And here, y’all, is my second guest for the September Drollerie Blog Tour. On the theme of “music”, E. G. Diehl has come by to share with you her musical background–which, I’ve got to say, is impressive!–and how music will be showing up in her forthcoming Drollerie Press works.
Elisa lives over here and is doing a post exchange with me this month for the tour! Peek behind the fold for her post, and when you’re done with that, go say hi to her at her place, and check out what I’ve got to say about Faerie Blood‘s playlist!
I’m sure, dear readers of Angela Korra’ti’s blog, that none of you will be in the least bit surprised that when asked to describe myself in a handful of words, I come up with “musician” long before it occurs to me to mention “writer.” This, of course, is because the odds that any of you have even the foggiest idea of who I am are slim as makes no odds, and you therefore can only assume from conjecture and context that I have ever written a book.
Aaaaaaaand now that I’m finished being quirky at you, I can give you the simpler introduction: Hi. I’m E. G. Diehl or E. Grace Diehl, or whatever I’m sticking on book covers and letterhead at the end of the day, and I’m an actor/musician doing my graduate work in Asian Performance at the University of Hawaii at Manoa.
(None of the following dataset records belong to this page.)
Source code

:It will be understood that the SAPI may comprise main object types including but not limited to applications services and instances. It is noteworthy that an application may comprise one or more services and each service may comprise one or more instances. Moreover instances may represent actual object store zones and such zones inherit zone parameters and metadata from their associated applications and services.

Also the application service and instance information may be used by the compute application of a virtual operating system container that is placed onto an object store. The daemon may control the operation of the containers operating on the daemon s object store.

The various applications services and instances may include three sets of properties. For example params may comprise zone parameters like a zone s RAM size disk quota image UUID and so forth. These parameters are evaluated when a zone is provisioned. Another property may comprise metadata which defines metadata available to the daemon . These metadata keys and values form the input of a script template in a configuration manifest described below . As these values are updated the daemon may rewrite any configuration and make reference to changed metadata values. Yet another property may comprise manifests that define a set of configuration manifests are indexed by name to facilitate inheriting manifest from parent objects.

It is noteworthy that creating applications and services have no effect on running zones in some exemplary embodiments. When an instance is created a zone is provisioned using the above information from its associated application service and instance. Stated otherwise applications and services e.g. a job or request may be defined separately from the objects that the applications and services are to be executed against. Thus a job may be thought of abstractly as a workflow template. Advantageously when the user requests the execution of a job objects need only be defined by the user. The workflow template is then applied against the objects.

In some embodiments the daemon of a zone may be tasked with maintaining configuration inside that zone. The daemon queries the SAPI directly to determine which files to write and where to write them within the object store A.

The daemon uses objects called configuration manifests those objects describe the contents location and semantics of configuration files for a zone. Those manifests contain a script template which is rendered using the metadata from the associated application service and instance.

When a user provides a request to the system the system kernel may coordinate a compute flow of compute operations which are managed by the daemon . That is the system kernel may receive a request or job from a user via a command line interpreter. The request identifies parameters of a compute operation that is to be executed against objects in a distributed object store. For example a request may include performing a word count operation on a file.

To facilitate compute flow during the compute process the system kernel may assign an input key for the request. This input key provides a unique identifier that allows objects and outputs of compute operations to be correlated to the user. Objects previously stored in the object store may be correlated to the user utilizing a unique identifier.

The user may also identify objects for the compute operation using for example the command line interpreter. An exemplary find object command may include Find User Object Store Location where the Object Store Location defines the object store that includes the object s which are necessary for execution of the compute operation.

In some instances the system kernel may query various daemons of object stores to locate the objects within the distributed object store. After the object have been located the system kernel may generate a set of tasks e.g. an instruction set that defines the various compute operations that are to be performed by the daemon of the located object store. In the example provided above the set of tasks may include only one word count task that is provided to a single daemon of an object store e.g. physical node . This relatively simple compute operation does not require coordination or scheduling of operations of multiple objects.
When asked what I wanted to be when I grew up, I said “singer” just as soon as I grew out of “firefighter” at maybe the age of five. I played the violin in orchestra through middle and high school, and I played cello in one of the high school’s more liberal jazz bands. I played the electric violin and sang lead vocals in a rock band that gigged a tiny, comfortable little beat in Tatebayashi, Gunma, Japan (mostly in one restaurant for which we were the official “house band”) for several years between the completion of my BA in Musical Theatre and the start of my grad studies, and I was very recently cast in the leading female role of the Beijing Opera “White Snake” for which I now spend about 12 hours a week in lessons with Jingju (Beijing Opera) acting masters from China trying to learn how to act stylized-elegant-female and belt out falsetto Chinese through my cheekbones and hard palate. Trust me on this, 12 hours a week isn’t nearly enough, and I am probably going to drive the world at large nuts while I practice my head off until February… which is when we’re actually going to be performing. Anyhoo, I’m also the violinist in an intermittent jug band (ß it crops up like a mushroom at theatre events ^_^), and I play the Ryuteki flute in the Hawaii Gagaku Society’s ensemble. Suffice it to say, this blurb is only the briefest, most hollow overview of how close to the center of my life music really is, but at least it can give you a pretty good idea of how close it is to the core of my intended profession.
Curiously enough, not a lot of the characters in my novels sing or play instruments, or at least they generally don’t *inside* the books. I’ve written a ridiculous number of songs (mostly for the above mentioned rock band) from the point of view of characters from the novels, but I’m not sure that counts. Most of the characters I write are snaky, zany, astoundingly competent professional types who have a job of some sort (student, detective, Edwardian Lord, swordsman, magician) and do it well, but unconventionally, and most of them have hobbies like Tae-Kwon-Do or full-contact-poker (no joke, that’s actually a sport in one of my sci-fi worlds). In everything I’ve written, with the exception of one of my shorter fantasy works, I have a total of one serious musician (an eight year old violinist) who, if asked to describe himself, would tell you he’s a scientist.
All this said and done, that “one of my shorter fantasy works” is perhaps the most relevant topic for something in this blog tour, in that I’m under contract to publish the first two novels in that series with Drollerie Press. The world in question (a folklore-fantasy version of turn-or-last-century Europe) never stops singing, and the main character rarely stops singing along with it. The character (a boy/man named Kinlea)’s sense of song is almost his pulse, and he uses it to gage the friendliness of hostility of his surroundings. You see, he’s a defender of balance within magic, and when magic is healthy, it sings.
…For someone who writes novels, I feel as though I’m not explaining this very well, but there we are. In Kinlea’s world, magic sings because it is alive and bursting with wild, fierce elation that it can not entirely hold beneath its slightly more mundane surface. Kinlea is full to the brim with exactly the same sort of power, like a wellspring of the magic well, so I suppose the story’s musical/magical interrelatedness makes sense. There’s something almost visceral and basic about the way this magic system gets under my skin, and I must admit, I love it in a way quite unlike the way I love my other works.
What can I say? I’m a sucker for a song, and I’m even more of a sucker for a world that sings. When it comes right down to it, this shouldn’t come as a surprise. What better reason to hold a degree in musical theatre?
With this thought, I leave you, and I thank you for putting up with my excessive parenthetical commentary, not to mention ellipses-abuse. Happy blog-tour reading, and if you plan to be in Honolulu in February, don’t miss out on “The White Snake.” If it’s not gloriously spectacular by then, I think I’ll replace my sinuses with bionics or ground myself permanently to rock music and belt-roles.